Australia reported a whopping 121K gain in jobs versus 15K eyed with part time making up the bulk of that number at 106K. Still the full time jobs increased a very respectable 14K in August while the unemployment rate declined to 6.1% and the participation rate increased 65.2%.
Overall this was a blockbuster number showing much stronger than expected demand for labor across the board, but the market took the data with a grain of salt. Two months ago the Australian Bureau of Statistics reported a job loss of more than 70K as they instituted a new methodology for calculation and today’s data appears that the department is still making adjustments to its new measuring techniques.
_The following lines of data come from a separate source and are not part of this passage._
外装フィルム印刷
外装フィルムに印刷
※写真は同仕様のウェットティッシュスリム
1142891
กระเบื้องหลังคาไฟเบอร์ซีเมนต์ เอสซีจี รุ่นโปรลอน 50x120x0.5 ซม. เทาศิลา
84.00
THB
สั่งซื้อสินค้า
To put today’s data in perspective it would approximately equal the creation of 1.5M new jobs in US in just one month’s time – clearly an unlikely event given the tepid global growth conditions.
Still, today’s data indicates that the RBA is unlikely to change its neutral monetary stance towards any easing bias, and in fact if today’s numbers have a kernel of truth to them and the labor conditions continue to show marked improvement the RBA may once again switch to a tightening bias in order to curtail the excess demand in the booming housing sector. All of this suggests that sharp decline in AUD/USD – triggered in large part by speculative flows moving back to the greenback – could be coming to an end. The pair has dropped more than 200 point over the past few days but had found support ahead of the 9100 level and is likely to find even more buyers near the .9000 figure as bargain hunters come out of the woodwork.
Elsewhere in the region the kiwi came under further selling pressure after the RBNZ left rates unchanged (matching market consensus) and announced that any further tightening will not take until the middle of 2015 at the earliest. The kiwi broke below the .8200 level in reaction to the news and drifted lower as the night progressed.
Both the kiwi and Aussie have been the biggest victims of the King Dollar rally as the currency market gears up for the possible shift towards the tightening bias by the Fed and the concomitant rise in US yields. However, the Fed action if any is still a long way away, while the correction in both commodity dollar currencies has been severe. Therefore as Aussie approaches .9000 and kiwi approaches .8000 both units will likely find much stronger support as the carry trade bargain hunter swoop in.